Tell me about where you live. When did you first move there and what is the concept?
I live on an urban, community farm in Little Haiti called The Earth ‘N’ Us Farm. The farm was founded in 1977 by Ray Chasser as a dream to create a wholesome, living environment for his family. The farm now occupies one and half city blocks in the heart of Little Haiti, approximately an acre of land. There are close to 30 people who live there, plus visitors, WOOFERs, and Bed and Breakfast guests. The farm serves as a learning space for kids and adults, and seeks to teach people how to respect and care for Earth and each other. And hopefully, the Farm serves as a place for us to learn how to peacefully co-exist.
What kind of animals live there and who takes care of them?
The farm houses an assortment of animals: chickens, pigs, emus, goats, ducks, turkens, geese, a turtle, and turkeys. All the animals have different stories of how they ended up on the farm. The farm serves an unofficial “no kill” barnyard animal shelter. We have two potbelly pigs, who were donated because they were housepets that got too big. I rescued a chicken from the MIchael’s parking lot with the help of our dishwasher, Raoul. The staff at Michael’s named her “Nuggets” pun-intended. She’s been living on the farm for several months now, and has a special place in Ray’s heart due to her funky, upturned short feathers. She recently has been discovered to be laying eggs behind the dryer.
When did you first start bringing MGFD scraps, what do they consist of and who likes to eat what?
I started bringing scraps from the restaurant home for the animals soon after I started working at Michael’s.
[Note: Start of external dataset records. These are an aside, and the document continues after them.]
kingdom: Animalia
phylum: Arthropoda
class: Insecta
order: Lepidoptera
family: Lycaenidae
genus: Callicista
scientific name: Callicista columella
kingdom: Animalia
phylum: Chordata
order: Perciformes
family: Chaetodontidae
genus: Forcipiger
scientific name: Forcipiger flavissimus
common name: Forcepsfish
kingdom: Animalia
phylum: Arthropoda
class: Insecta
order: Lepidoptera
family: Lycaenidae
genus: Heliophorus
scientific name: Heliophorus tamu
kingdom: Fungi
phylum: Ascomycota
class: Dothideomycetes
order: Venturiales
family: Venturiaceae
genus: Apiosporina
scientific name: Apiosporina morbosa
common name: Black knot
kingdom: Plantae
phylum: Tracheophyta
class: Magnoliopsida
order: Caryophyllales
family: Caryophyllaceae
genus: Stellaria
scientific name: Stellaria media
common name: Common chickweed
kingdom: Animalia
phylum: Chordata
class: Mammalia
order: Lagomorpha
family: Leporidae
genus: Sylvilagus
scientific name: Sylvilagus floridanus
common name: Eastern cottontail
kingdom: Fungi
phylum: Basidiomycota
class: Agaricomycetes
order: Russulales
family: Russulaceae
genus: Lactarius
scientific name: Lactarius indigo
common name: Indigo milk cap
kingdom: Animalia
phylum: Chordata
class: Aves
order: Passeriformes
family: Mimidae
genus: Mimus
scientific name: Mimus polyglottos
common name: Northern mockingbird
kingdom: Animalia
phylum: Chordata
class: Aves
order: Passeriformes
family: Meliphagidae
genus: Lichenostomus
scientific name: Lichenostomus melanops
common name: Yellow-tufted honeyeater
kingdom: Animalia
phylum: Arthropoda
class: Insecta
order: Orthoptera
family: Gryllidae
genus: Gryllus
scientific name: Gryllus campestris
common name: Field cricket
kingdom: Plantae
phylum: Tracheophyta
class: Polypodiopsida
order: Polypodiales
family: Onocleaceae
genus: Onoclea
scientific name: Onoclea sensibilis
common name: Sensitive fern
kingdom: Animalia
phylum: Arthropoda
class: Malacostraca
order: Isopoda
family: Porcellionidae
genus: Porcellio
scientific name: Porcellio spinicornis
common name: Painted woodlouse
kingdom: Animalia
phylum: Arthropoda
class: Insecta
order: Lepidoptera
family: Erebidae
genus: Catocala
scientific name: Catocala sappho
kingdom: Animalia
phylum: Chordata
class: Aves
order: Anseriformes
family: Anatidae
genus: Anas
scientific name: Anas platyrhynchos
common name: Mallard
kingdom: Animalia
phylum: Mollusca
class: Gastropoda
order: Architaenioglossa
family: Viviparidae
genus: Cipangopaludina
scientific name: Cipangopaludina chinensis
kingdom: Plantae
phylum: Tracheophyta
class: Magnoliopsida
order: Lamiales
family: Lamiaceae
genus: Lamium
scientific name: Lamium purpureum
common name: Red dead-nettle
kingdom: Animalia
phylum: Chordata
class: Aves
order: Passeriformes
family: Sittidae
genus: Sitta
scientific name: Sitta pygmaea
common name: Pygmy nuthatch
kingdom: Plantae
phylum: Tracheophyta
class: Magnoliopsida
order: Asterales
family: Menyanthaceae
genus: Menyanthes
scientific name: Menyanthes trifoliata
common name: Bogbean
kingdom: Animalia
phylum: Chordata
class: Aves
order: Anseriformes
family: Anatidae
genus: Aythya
I’m pretty sure it was the first or second day. Goats and pigs eat a lot of food, and they love fresh greens. I bring home 50-100 pounds of scraps a day, and whatever the animals do not eat, we add to our compost piles and worm bins. I transport the scraps on my electric bike, and the animals hear me coming. The turkeys come running and start attacking the box before I even sit it down. The pigs and emus get the bread scraps first, then the ducks, turkeys, and geese. The goats get all the greens. Then the pigs get the peelings. It’s a little process that takes me 20-30 minutes, but that’s my moment of zen after a busy day at the restaurant.
Now I want to visit! Tell me a little about it.
I host a ‘pay-what-you-can’ vegan pop-up on the farm every third Saturday of the month during the growing season, called Love and Vegetables. It’s a group of my friends, and community members from the farm—we call ourselves “Farmilia”—who come together to serve everyone who wants to eat good delicious vegan food, regardless of their income. If you can’t pay, that’s okay, too, just ask how you can volunteer. We accept all forms of payments, whether it’s spending time washing dishes, or moving mulch or Panther Coffee grinds around the farm, or picking fresh herbs from the garden. Our events are open to public, and we typically seat close to a 80 guests. We offer our volunteers a family meal, yoga, and meditation class throughout the day.